→ TASK OBJECTIVE
The required answer is an exact copy of the records below, without pictures.
>>>>>
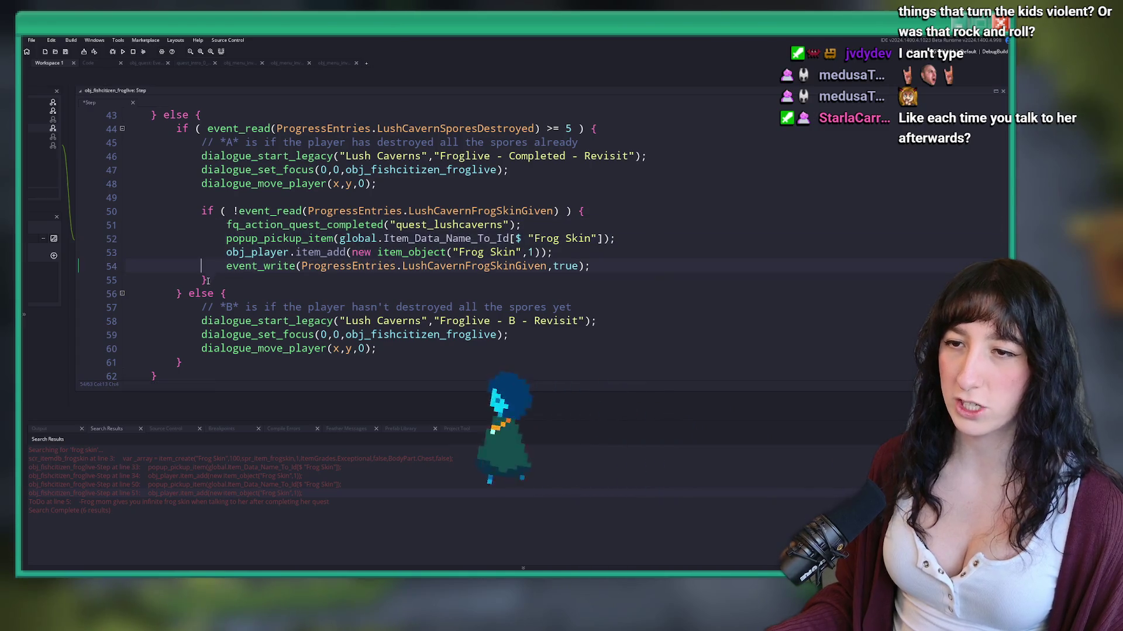
key(shift+Up)
key(shift+Up)
key(shift+Up)
key(ctrl+c)
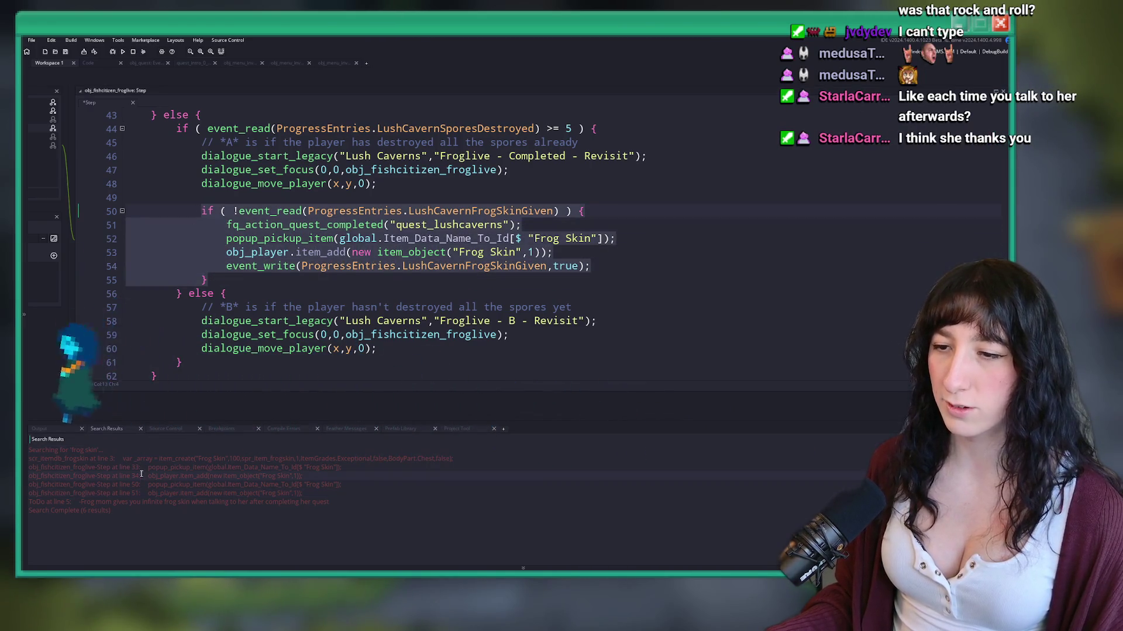
Step: Wrap the first-visit reward lines 32–35 in the same skin-given if block
double_click(222, 475)
scroll(530, 296, up, 3)
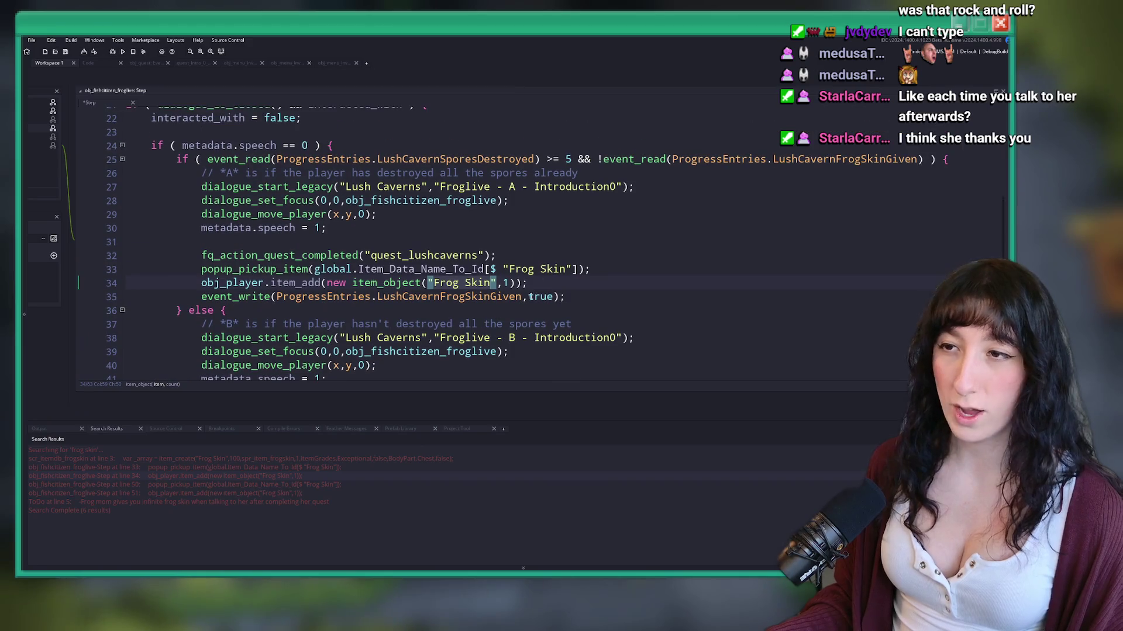
drag(562, 297, 201, 255)
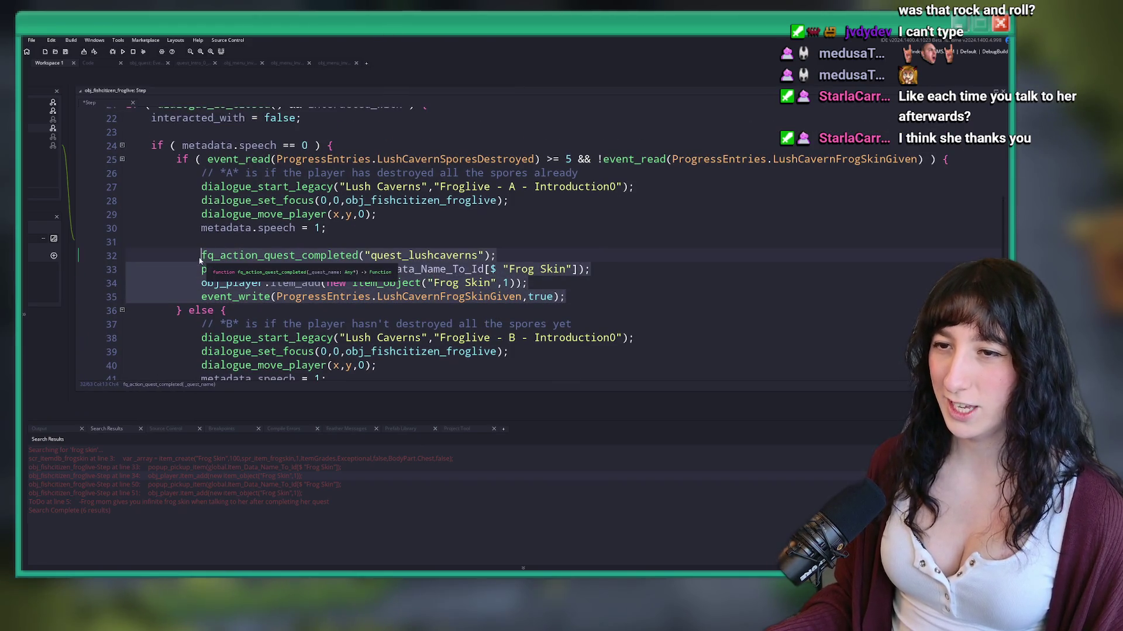
key(ctrl+v)
key(ctrl+z)
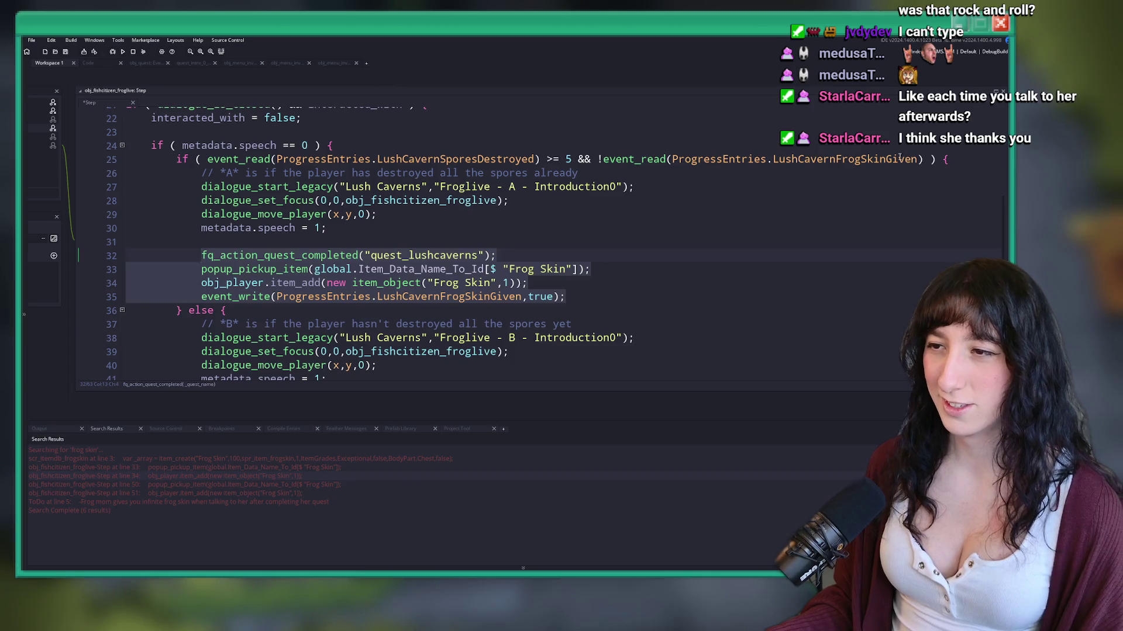
key(ctrl+y)
Step: Delete the skin-given check from line 25's condition and run the game with F5
click(577, 161)
key(ctrl+Delete)
key(ctrl+Delete)
key(ctrl+Delete)
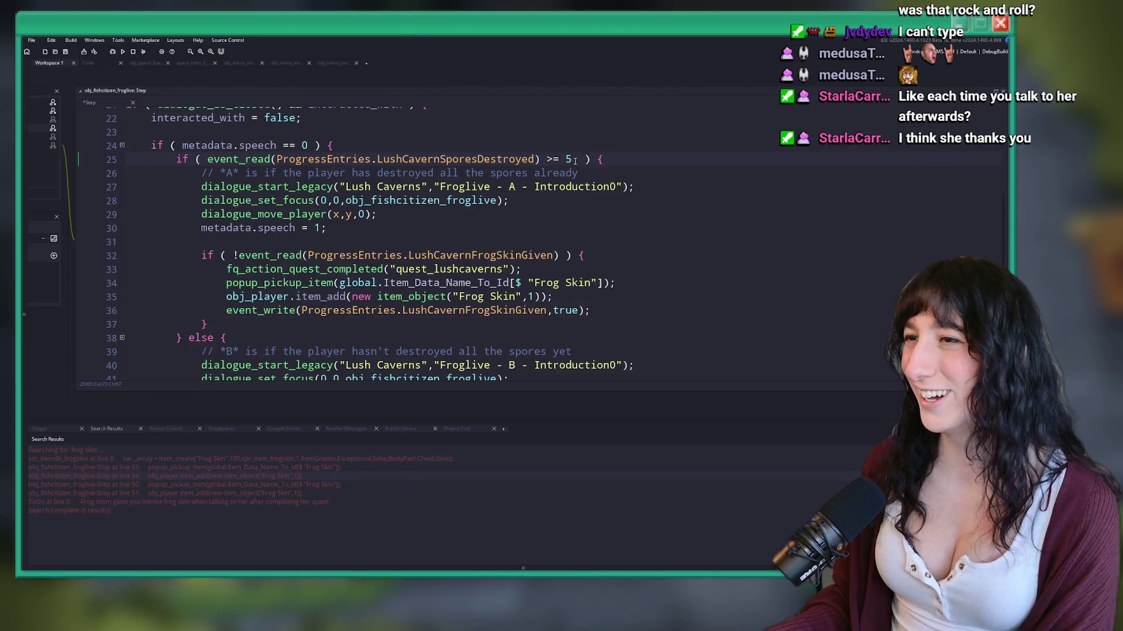
key(F5)
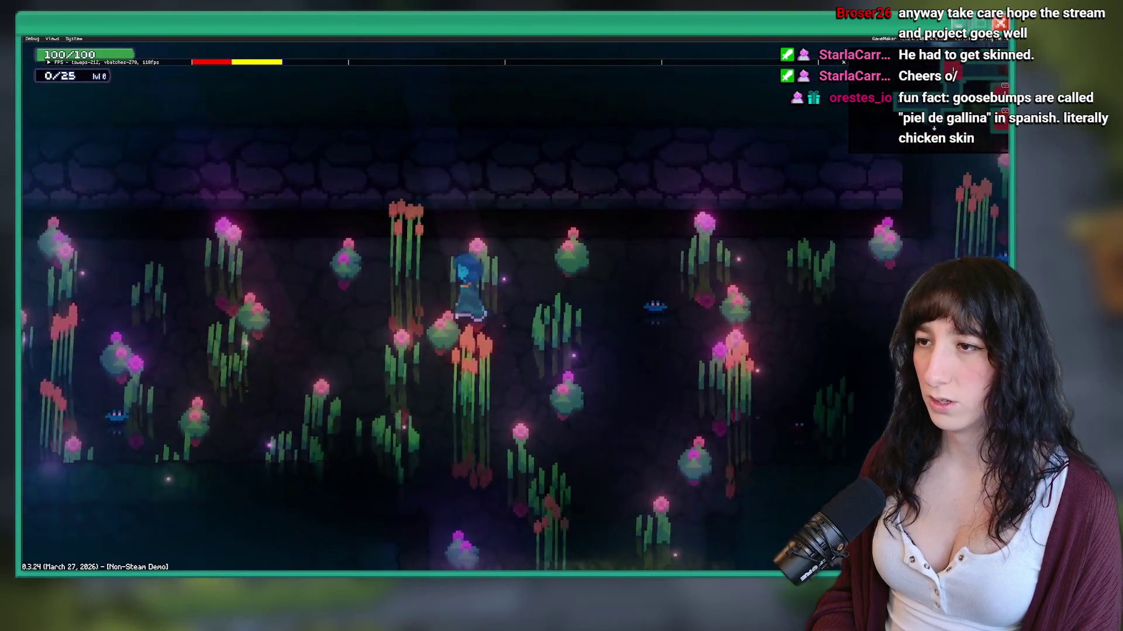
Step: Talk to a frog, then walk up through the dark and flower-filled cave rooms
key(e)
key(e)
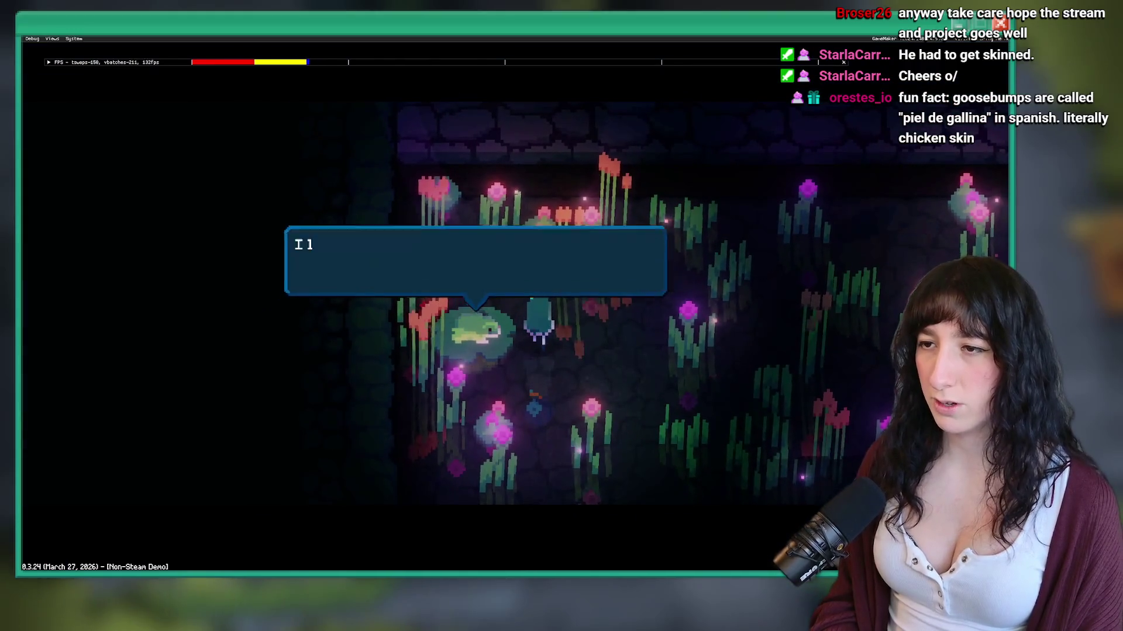
key(Return)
<<<<<
→ SOLUTION
key(shift+Up)
key(shift+Up)
key(shift+Up)
key(ctrl+c)
Step: Wrap the first-visit reward lines 32–35 in the same skin-given if block
double_click(222, 475)
scroll(530, 296, up, 3)
drag(562, 297, 201, 255)
key(ctrl+v)
key(ctrl+z)
key(ctrl+y)
Step: Delete the skin-given check from line 25's condition and run the game with F5
click(577, 161)
key(ctrl+Delete)
key(ctrl+Delete)
key(ctrl+Delete)
key(F5)
Step: Talk to a frog, then walk up through the dark and flower-filled cave rooms
key(e)
key(e)
key(Return)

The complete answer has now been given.